O Globo
Jornalista: Rafael Garcia
29/02/20 - A linhagem do novo coronavírus (Sars-CoV-2) contraído pelo primeiro brasileiro acometido pela doença passou pela Alemanha antes de infectá-lo na Itália, afirmam cientistas que sequenciaram o genoma do patógeno.
Quando a primeira vítima da Covid-19 no Brasil teve seu exame feito no Hospital Albert Einstein, em São Paulo, uma amostra de fluidos foi encaminhada ao Instituto Adolfo Lutz que fez o exame de confirmação para a doença. E parceria com o Instituto de Medicina Tropical, da Faculdade de Medicina da USP, o Lutz analisou o RNA material genético do vírus.
Comparando o vírus contraído pelo brasileiro com a primeira sequência obtida na China em janeiro, os pesquisadores identificaram três mutações que chamaram a atenção.
Duas delas aparecem também na sequência de coronavírus isolados em casos que ocorreram em Munique, na Alemanha.
— Provavelmente, essa variedade o vírus tem uma origem na Alemanha — disse ao GLOBO Jaqueline Góes, pesquisadora da USP que participou das análises, feitas também em parceria com as universidade de Oxford e Edimburgo, no Reino Unido.
O trabalho, que conseguiu ler 96% do genoma do patógeno, foi feito no tempo de apenas dois dias, foi bancado com recursos da Fapesp (Fundação de Amparo à Pesquisa do Estado de São Paulo) e do Wellcome Trust, de Londres.
Além das mutações identificadas em conexão com o vírus isolado em Munique, os cientistas da USP e Adolfo Lutz identificaram uma mutação única, associada apenas com essa amostra de vírus, que foi a primeira a ser coletada na América Latina.
É cedo ainda para dizer se essas alterações sofridas pelo vírus ao longo da rede de transmissão que o trouxe até São Paulo tem alguma implicação médica.
A missão médica que visitou a China a pedido da OMS anunciou há 3 dias que, até aquele momento, a taxa de mutação do vírus não tinha sido alta.
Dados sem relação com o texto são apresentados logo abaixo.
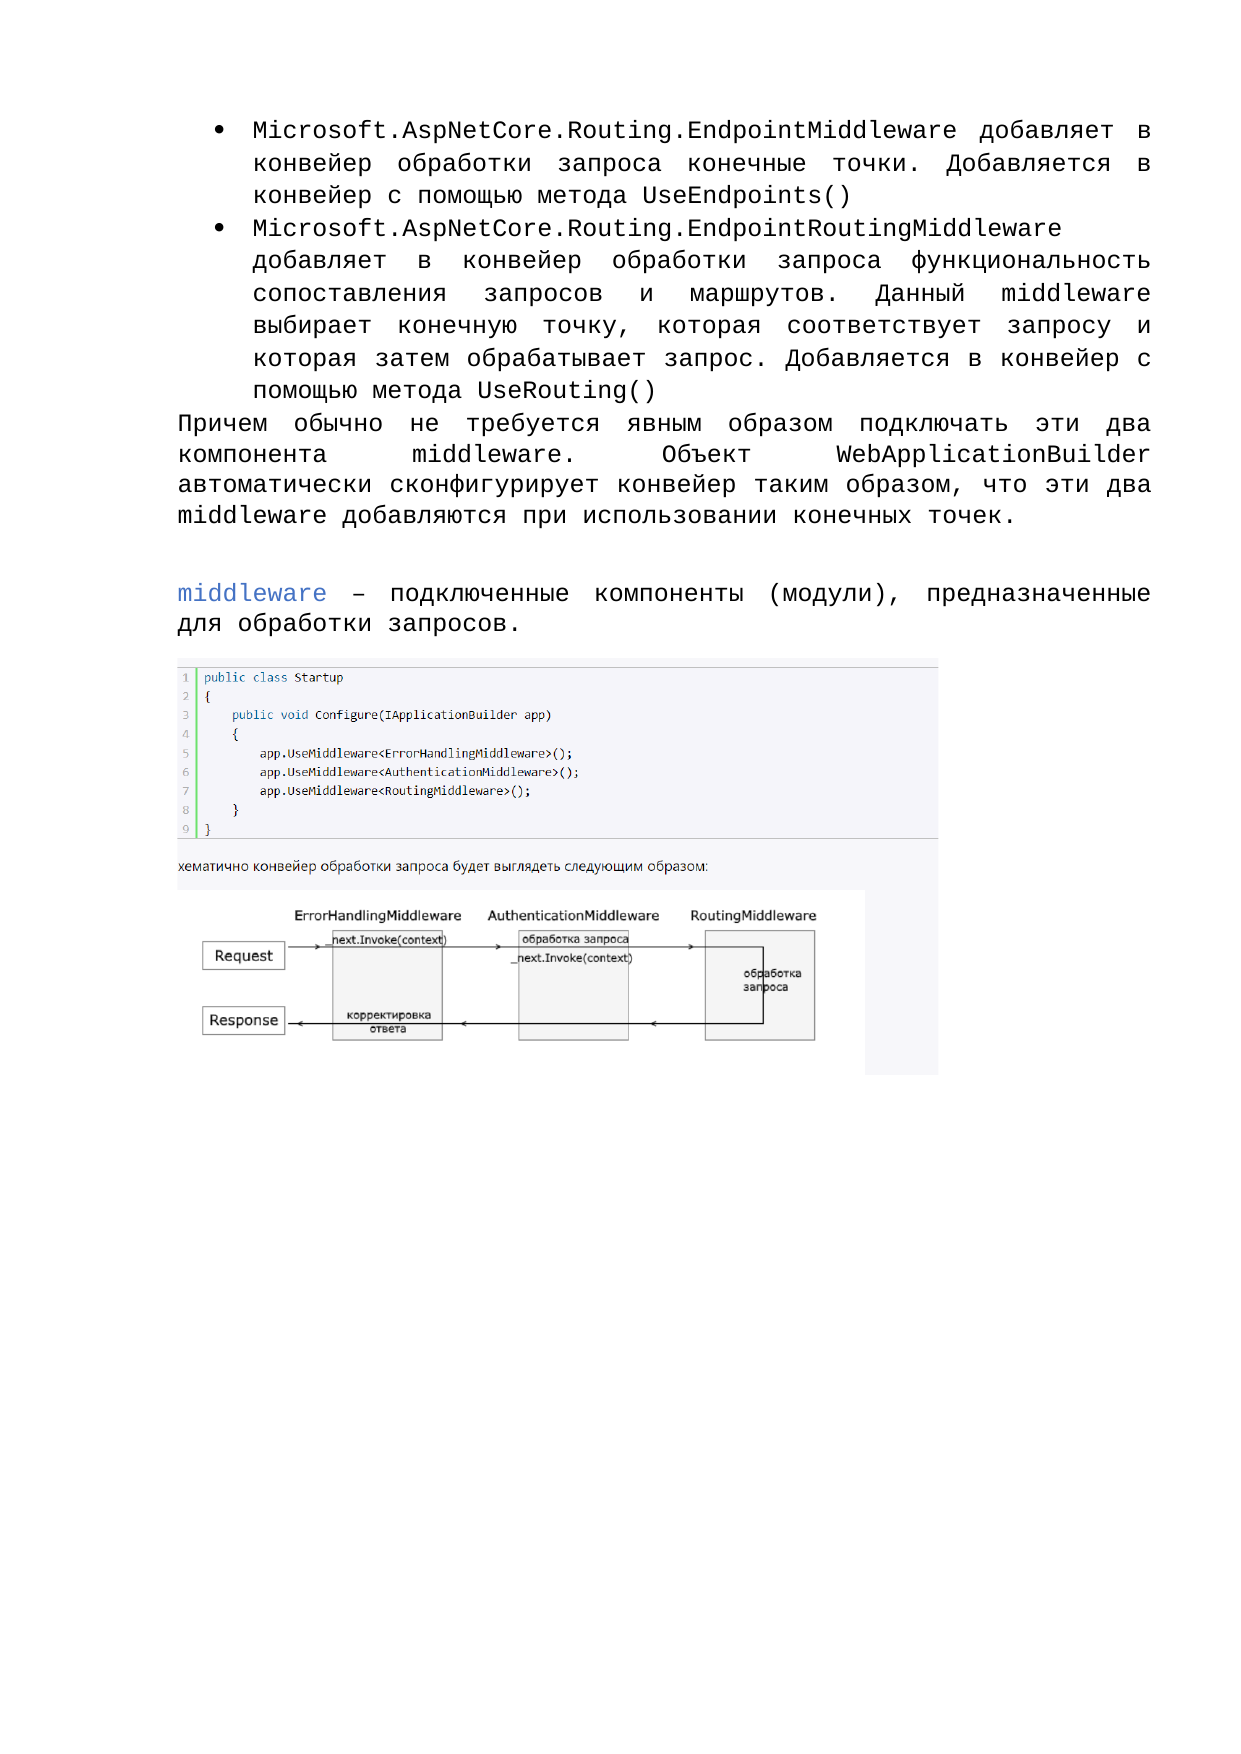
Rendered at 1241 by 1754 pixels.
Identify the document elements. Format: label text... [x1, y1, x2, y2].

list Microsoft.AspNetCore.Routing.EndpointRoutingMiddleware добавляет в конвейер обработки запроса функциональность сопоставления запросов и маршрутов. Данный middleware выбирает конечную точку, которая соответствует запросу и которая затем обрабатывает запрос. Добавляется в конвейер с помощью метода UseRouting() [215, 216, 1152, 406]
text Причем обычно не требуется явным образом подключать эти два компонента middleware. Объект WebApplicationBuilder автоматически сконфигурирует конвейер таким образом, что эти два middleware добавляются при использовании конечных точек. [177, 411, 1152, 531]
text middleware – подключенные компоненты (модули), предназначенные для обработки запросов. [177, 580, 1152, 639]
list Microsoft.AspNetCore.Routing.EndpointMiddleware добавляет в конвейер обработки запроса конечные точки. Добавляется в конвейер с помощью метода UseEndpoints() [215, 118, 1152, 211]
picture [177, 658, 939, 1075]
A preocupação existe porque um vírus que está em constante mudança pode ser mais difícil de combater com vacinas e fármacos que estão em desenvolvimento.
A informação, diz Góes, deve ser de interesse de pesquisadores italianos que não estão conseguindo rastrear muito bem a origem dos primeiros casos de coronavírus que desembarcaram no país.
Vigilância genética
No Brasil a sequência servirá no futuro para saber se o empresário que contrai o vírus chegou a transmiti-lo para mais alguém no país. Há 182 casos suspeitos de coronavírus em investigação no país agora, mais de 40 relacionados ao paciente que já teve infecção confirmada.
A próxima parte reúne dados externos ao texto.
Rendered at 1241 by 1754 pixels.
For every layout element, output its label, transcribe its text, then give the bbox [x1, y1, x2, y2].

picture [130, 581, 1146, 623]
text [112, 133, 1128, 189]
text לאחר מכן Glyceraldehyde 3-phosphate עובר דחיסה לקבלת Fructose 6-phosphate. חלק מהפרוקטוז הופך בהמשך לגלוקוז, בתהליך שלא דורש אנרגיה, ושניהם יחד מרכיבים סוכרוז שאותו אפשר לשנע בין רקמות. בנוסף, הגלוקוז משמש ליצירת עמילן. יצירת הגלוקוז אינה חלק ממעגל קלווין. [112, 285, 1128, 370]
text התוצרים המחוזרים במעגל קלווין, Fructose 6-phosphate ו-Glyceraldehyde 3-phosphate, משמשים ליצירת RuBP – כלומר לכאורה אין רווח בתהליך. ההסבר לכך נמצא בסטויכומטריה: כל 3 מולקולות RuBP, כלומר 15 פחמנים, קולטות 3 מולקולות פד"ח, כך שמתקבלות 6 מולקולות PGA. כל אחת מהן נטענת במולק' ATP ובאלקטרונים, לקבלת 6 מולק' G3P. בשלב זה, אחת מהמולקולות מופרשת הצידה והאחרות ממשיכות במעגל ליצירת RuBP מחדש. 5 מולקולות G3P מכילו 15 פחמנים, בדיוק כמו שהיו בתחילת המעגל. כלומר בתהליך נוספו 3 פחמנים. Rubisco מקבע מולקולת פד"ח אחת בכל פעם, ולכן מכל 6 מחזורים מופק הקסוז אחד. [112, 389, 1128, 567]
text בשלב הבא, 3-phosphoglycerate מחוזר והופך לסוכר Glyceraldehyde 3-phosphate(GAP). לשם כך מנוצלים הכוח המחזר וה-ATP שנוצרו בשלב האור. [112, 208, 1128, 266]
Curiosamente, o vírus isolado no Brasil não tem muita semelhança com a única sequência genética do novo coronavírus sequenciado na Itália até agora.
"Atualmente, a uma única sequencia genômica disponível na Itália. É a sequência de uam turista da província de Hubei, na China, que tinha visitado Roma em 31 de janeiro, e não representa transmissão local na cidade italianta", escreve Nuno Faria, cientista da Universidade de Oxford que colaborou no estudo com os brasileiros.
Os pesquisadores depositaram um relato sobre o novo genoma na plataforma de dados Virological.org, que cientistas estão usando para compartilhar informações sobre vírus identificados em diferentes partes do mundo.
"Para colocar nosso novo genoma do Brasil em contexto, nós o anexamos a um total de 127 genomas completos do vírus extraídos em 17 diferentes países onde casos de Covid-19 já foram notificados", afirmou Faria.
Os genomas do SARS-CoV-2 são importantes para o desenvolvimento de vacinas e de testes diagnósticos, além de ajuderem a compreender a dispersão do vírus e identificar alterações genéticas que alterem a evolução da epidemia.